Prove that a plane section of a right circular cone is a conic and find its foci. Prove that the latera recta of all plane sections of a right circular cone, which touch a given sphere whose centre is the vertex of the cone, are equal.
What is meant by the physical independence of forces? Explain briefly the nature of the evidence on which it is based.
Find a construction for the line of quickest descent from a straight line to a circle in the same vertical plane. Apply it to finding the time of quickest descent from a vertical straight line to a circle whose centre is at a distance of 10 feet from it and whose radius is 3 feet.
A particle is projected with velocity \(u\) from the foot of an inclined plane, the vertical plane containing the line of greatest slope, in a direction making an angle \(\alpha\) with the plane; find the range, the inclination of the plane to the horizontal being \(\theta\).
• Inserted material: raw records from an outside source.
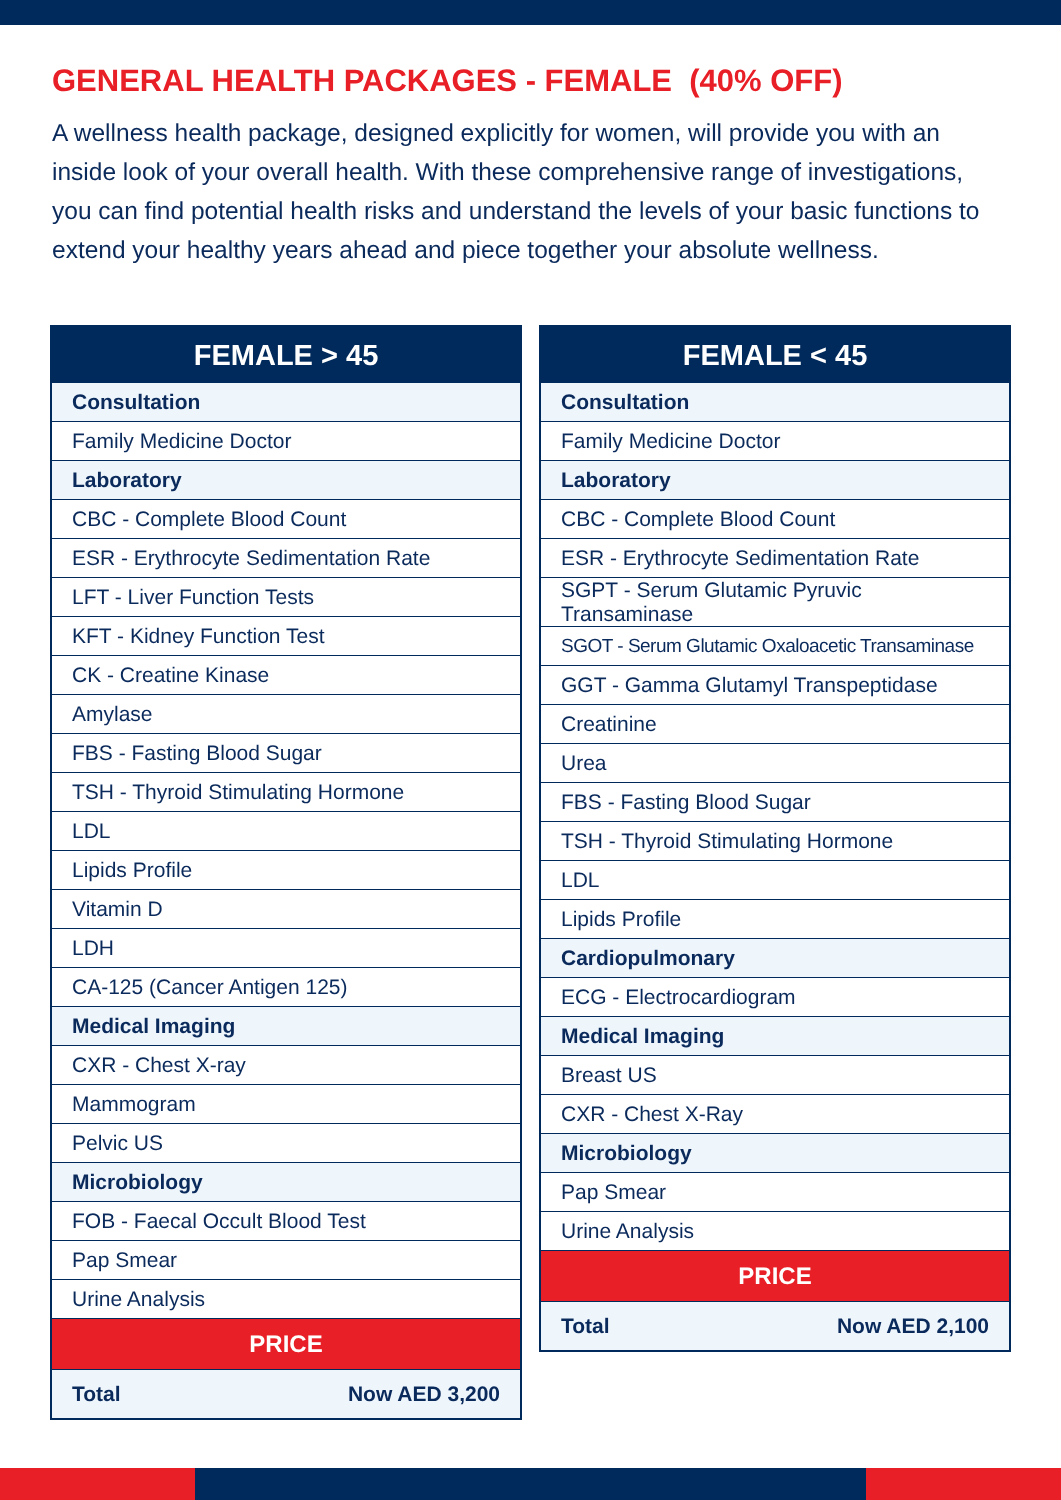GENERAL HEALTH PACKAGES - FEMALE (40% OFF)
A wellness health package, designed explicitly for women, will provide you with an inside look of your overall health. With these comprehensive range of investigations, you can find potential health risks and understand the levels of your basic functions to extend your healthy years ahead and piece together your absolute wellness.
| FEMALE > 45 |
| --- |
| Consultation |
| Family Medicine Doctor |
| Laboratory |
| CBC - Complete Blood Count |
| ESR - Erythrocyte Sedimentation Rate |
| LFT - Liver Function Tests |
| KFT - Kidney Function Test |
| CK - Creatine Kinase |
| Amylase |
| FBS - Fasting Blood Sugar |
| TSH - Thyroid Stimulating Hormone |
| LDL |
| Lipids Profile |
| Vitamin D |
| LDH |
| CA-125 (Cancer Antigen 125) |
| Medical Imaging |
| CXR - Chest X-ray |
| Mammogram |
| Pelvic US |
| Microbiology |
| FOB - Faecal Occult Blood Test |
| Pap Smear |
| Urine Analysis |
| PRICE |
| Total Now AED 3,200 |
| FEMALE < 45 |
| --- |
| Consultation |
| Family Medicine Doctor |
| Laboratory |
| CBC - Complete Blood Count |
| ESR - Erythrocyte Sedimentation Rate |
| SGPT - Serum Glutamic Pyruvic Transaminase |
| SGOT - Serum Glutamic Oxaloacetic Transaminase |
| GGT - Gamma Glutamyl Transpeptidase |
| Creatinine |
| Urea |
| FBS - Fasting Blood Sugar |
| TSH - Thyroid Stimulating Hormone |
| LDL |
| Lipids Profile |
| Cardiopulmonary |
| ECG - Electrocardiogram |
| Medical Imaging |
| Breast US |
| CXR - Chest X-Ray |
| Microbiology |
| Pap Smear |
| Urine Analysis |
| PRICE |
| Total Now AED 2,100 |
If the particle strikes the plane at an angle \(\beta\) with a velocity \(v\), prove that \(\cot\beta=\cot\alpha-2\tan\theta\) and \(v=u\sin\alpha\text{cosec}\beta\).
Discuss the simple harmonic motion of a particle, investigating the velocity at any point of its path, and the time of describing any given portion of the path. An elastic string of natural length \(a\) and modulus \(\lambda\) is stretched between two points on a smooth horizontal table. A particle of mass \(m\) is fastened to its middle point and displaced in the direction of the string; find the time of a small oscillation.
Prove Leibnitz's Theorem for the \(n\)th differential coefficient of a product. If \(y=\sin(p\sin^{-1}x)\), shew that \[ (1-x^2)\frac{d^{n+2}y}{dx^{n+2}} - (2n+1)x\frac{d^{n+1}y}{dx^{n+1}} - (n^2-p^2)\frac{d^ny}{dx^n} = 0. \]
Investigate a method of determining the maximum and minimum values of a function of one independent variable. Find the maximum and minimum values of the expression \[ (x+1)^2(9x^2+2x-49). \]
Evaluate: \[ \text{(i) } \int \frac{dx}{5-2x-3x^2}, \quad \text{(ii) } \int \frac{3\cos x+4\sin x}{2\cos x-3\sin x}dx, \quad \text{(iii) } \int_0^1 \frac{dx}{1+2x\cos\alpha+x^2}. \]
Obtain expressions for the area of a curve when its equation is given by (i) \(r=f(\theta)\) and (ii) \(p=f(r)\). Find the area of a loop of the curve \[ p^2(4a^2-3r^2)=r^4. \]
The theory of poles and polars, developed by projective methods.